The defense reportedly admitted negligence, but did litigate over damages. Damages were in excess of $20 million.
We have already discussed the likely cause of this failure to diagnose, that being the human condition! Knowing that is the case and armed with the knowledge that every single medical practitioner is prone to make the same type of error, what can we do to make an early diagnosis on patients like Mrs. Bermingham and perhaps save a life?
The following are a series of steps that organizations, hospitals and emergency departments can take to avoid these cognitive pitfalls. Rest assured, the answer is not pointing the finger at this NP. The key is creating systems that do not allow this type of error to occur — EVER! We need total clinical alignment around early recognition of sepsis. If that’s true, we must bring information technology together with the human mind to create system solutions that impact clinical decision-making in real time, during the patient visit.

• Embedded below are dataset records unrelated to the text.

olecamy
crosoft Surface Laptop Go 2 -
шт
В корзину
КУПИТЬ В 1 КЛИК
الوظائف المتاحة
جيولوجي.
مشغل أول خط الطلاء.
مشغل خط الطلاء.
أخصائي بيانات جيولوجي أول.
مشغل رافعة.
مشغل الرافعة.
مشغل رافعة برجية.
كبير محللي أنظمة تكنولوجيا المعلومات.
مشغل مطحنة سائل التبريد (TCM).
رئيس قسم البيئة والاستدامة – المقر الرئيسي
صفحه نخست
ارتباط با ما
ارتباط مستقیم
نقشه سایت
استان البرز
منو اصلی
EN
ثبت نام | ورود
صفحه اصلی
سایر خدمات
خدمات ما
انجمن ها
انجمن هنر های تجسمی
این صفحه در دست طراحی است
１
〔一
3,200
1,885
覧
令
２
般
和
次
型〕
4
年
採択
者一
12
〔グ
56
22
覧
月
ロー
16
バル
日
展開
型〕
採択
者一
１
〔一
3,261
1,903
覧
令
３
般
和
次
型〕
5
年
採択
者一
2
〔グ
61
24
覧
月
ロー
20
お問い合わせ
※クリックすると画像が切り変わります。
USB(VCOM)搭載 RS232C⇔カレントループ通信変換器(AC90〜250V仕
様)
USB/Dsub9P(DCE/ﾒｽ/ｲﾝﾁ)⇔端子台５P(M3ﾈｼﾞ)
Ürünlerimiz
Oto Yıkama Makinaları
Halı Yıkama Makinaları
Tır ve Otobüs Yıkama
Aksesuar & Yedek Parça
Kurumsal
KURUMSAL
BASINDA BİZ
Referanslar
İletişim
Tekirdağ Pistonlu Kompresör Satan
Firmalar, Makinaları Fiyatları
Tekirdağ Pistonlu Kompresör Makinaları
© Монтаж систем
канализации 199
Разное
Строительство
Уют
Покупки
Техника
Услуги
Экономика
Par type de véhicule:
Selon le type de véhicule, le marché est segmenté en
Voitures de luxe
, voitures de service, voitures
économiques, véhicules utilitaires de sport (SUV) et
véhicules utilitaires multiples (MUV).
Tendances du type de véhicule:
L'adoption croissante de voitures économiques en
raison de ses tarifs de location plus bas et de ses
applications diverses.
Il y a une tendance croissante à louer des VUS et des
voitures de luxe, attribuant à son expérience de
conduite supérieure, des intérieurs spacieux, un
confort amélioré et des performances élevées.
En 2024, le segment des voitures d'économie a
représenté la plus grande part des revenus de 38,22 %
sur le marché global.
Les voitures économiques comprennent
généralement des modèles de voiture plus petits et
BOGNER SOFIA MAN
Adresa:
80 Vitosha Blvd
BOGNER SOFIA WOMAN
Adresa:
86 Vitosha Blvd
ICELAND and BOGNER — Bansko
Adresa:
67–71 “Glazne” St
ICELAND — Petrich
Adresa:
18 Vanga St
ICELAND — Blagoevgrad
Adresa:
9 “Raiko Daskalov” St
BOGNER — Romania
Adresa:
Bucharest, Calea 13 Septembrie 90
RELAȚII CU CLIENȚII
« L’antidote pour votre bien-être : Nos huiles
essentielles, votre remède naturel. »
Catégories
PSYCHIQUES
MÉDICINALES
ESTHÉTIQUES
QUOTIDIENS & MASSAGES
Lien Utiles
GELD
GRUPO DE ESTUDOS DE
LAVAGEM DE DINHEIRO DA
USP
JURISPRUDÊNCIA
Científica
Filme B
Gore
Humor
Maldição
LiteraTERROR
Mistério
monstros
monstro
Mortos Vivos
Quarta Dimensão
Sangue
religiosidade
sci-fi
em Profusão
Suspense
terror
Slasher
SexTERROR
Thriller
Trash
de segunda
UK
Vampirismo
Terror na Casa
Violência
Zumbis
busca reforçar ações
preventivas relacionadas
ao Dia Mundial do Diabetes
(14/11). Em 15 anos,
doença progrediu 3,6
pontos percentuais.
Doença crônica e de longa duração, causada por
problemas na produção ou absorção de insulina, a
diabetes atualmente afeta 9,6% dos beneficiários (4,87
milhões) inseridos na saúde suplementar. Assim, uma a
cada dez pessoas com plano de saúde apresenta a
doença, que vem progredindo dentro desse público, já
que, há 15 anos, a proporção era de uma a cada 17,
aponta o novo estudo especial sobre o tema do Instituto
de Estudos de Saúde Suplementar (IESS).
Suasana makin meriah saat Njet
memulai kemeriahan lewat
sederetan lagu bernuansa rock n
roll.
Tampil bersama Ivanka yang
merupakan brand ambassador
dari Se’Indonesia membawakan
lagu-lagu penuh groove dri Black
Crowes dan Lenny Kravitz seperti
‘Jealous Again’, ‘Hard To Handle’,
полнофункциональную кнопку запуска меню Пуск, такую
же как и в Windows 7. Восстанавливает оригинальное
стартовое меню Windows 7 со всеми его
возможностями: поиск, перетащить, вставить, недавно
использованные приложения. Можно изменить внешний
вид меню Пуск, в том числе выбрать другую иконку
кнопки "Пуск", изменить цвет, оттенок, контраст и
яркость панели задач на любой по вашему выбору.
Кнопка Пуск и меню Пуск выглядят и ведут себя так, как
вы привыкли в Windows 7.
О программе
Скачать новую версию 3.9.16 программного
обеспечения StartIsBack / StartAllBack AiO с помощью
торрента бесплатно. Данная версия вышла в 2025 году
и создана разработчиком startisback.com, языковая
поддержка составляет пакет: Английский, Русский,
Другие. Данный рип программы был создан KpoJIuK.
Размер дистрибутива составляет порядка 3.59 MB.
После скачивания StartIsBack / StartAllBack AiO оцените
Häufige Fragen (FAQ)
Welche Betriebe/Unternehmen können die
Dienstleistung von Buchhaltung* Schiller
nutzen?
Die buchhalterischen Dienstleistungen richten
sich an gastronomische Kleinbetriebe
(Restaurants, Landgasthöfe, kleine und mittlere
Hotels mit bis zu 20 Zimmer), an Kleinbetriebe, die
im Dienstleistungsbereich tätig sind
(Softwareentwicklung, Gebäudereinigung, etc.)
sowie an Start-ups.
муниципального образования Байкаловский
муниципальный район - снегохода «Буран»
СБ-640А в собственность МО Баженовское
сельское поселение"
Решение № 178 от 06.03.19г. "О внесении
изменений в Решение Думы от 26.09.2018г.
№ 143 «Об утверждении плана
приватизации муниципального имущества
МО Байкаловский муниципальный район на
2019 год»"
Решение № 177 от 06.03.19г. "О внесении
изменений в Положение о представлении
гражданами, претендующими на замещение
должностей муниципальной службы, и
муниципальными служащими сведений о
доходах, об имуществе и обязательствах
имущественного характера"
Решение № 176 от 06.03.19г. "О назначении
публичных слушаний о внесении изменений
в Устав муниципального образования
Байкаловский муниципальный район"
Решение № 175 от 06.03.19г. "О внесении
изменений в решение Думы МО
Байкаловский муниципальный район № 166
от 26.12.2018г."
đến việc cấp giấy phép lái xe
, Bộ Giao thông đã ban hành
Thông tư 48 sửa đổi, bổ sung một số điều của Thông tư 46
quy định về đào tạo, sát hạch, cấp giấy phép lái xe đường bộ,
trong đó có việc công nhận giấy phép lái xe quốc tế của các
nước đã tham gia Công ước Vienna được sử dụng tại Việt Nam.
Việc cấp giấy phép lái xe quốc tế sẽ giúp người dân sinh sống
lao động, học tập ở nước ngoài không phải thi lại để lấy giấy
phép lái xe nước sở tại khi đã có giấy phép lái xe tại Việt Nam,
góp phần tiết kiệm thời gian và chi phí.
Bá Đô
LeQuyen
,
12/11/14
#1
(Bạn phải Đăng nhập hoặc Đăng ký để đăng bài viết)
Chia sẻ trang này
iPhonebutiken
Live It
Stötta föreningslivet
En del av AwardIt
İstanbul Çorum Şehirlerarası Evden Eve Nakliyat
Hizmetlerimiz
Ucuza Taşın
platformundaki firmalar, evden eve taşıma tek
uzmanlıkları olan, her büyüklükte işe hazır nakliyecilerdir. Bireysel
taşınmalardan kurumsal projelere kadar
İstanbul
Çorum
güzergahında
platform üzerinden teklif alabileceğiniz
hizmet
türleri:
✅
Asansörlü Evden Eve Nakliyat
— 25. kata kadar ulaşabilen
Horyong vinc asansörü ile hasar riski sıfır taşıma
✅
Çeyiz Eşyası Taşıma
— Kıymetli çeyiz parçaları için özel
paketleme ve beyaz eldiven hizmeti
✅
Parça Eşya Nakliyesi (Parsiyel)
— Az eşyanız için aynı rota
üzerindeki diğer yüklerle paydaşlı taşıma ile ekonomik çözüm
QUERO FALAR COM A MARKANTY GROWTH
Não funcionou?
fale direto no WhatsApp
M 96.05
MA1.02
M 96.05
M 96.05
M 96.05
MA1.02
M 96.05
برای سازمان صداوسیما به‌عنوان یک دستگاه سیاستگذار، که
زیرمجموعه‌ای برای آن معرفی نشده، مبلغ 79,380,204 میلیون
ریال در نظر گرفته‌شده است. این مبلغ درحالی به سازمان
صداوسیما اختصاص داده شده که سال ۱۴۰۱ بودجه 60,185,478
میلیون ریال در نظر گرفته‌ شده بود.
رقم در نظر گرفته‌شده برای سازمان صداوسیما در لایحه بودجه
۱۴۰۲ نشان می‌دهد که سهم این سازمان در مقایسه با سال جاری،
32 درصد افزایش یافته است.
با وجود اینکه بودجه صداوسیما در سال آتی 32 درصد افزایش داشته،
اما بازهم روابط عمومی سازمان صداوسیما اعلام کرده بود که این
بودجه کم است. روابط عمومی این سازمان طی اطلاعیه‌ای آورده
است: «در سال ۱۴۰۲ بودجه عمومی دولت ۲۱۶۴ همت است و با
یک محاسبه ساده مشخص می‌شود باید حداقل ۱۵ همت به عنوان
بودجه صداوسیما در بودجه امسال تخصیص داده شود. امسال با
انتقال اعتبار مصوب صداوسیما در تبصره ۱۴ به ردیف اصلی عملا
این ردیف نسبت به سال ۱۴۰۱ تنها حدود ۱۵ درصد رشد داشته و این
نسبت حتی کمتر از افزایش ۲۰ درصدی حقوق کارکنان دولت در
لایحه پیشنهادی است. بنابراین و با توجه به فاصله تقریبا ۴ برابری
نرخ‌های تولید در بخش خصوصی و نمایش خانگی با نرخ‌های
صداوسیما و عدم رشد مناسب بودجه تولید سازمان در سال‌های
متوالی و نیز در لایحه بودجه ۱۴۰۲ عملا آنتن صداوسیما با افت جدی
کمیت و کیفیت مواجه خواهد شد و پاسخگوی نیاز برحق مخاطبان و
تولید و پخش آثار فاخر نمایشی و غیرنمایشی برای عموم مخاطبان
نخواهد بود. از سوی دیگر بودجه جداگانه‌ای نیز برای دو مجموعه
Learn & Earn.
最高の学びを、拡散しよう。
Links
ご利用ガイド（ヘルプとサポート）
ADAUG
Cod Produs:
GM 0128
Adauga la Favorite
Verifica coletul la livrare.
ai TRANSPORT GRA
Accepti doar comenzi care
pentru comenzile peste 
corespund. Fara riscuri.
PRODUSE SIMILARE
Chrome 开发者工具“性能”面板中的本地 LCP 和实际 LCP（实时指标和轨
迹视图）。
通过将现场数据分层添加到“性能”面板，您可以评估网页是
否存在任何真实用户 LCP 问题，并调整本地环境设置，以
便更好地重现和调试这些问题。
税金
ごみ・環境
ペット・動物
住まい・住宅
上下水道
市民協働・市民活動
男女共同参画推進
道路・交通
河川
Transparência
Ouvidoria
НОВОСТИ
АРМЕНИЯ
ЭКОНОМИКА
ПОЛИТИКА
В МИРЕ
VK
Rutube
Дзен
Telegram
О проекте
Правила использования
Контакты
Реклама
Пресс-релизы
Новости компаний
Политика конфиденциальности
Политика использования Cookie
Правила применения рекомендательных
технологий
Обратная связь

- The hospital hopefully has a Code Sepsis program and algorithms addressing recognition and management. Assuming that is true, there must be a hospital-wide educational effort to bring everyone on board with the current evidence.
- Emergency and other practitioners must be educated regarding cognitive errors, heuristics, and how to avoid cognitive traps.
- Education like this newsletter and online courses focused on sepsis and the failure to diagnose should be made available to key medical and nursing personnel.
- Emergency departments must coordinate as a team, with a laser focus on getting the job done correctly around sepsis. A triage or primary nurse could and should raise the sepsis issue. Perhaps a rounding program could have resulted in someone raising the specter of possible sepsis. Given the abnormal white count and platelets, a rounding program would very likely have changed the outcome in this case.
- The electronic health record can be an extraordinarily powerful tool. Human factors engineering, combining the strengths of the human mind and information technology, can save lives. On Mrs. Bermingham’s arrival, with the very first bits of data — heart rate and fever — the practitioner should have been notified of possible sepsis; that could have occurred within seconds of the patient’s arrival. When the additional information of white count, bands and platelets became available, strobe lights and alarms should have been going off; Mrs. Bermingham had sepsis! Humans are not great dot connectors, especially under stress. A properly configured electronic health record would absolutely, 100% have saved Mrs. Bermingham’s life!
It is unimaginable that medicine has not incorporated such life-saving decision support inside of health records, but that is the status quo with the large EHR systems in the U.S.
This is a tragic case. TSG utilizes this type of outcome in order to generate meaningful systemic change in the practice of medicine that could have saved Mrs. Bermingham and should save many, many lives in the future.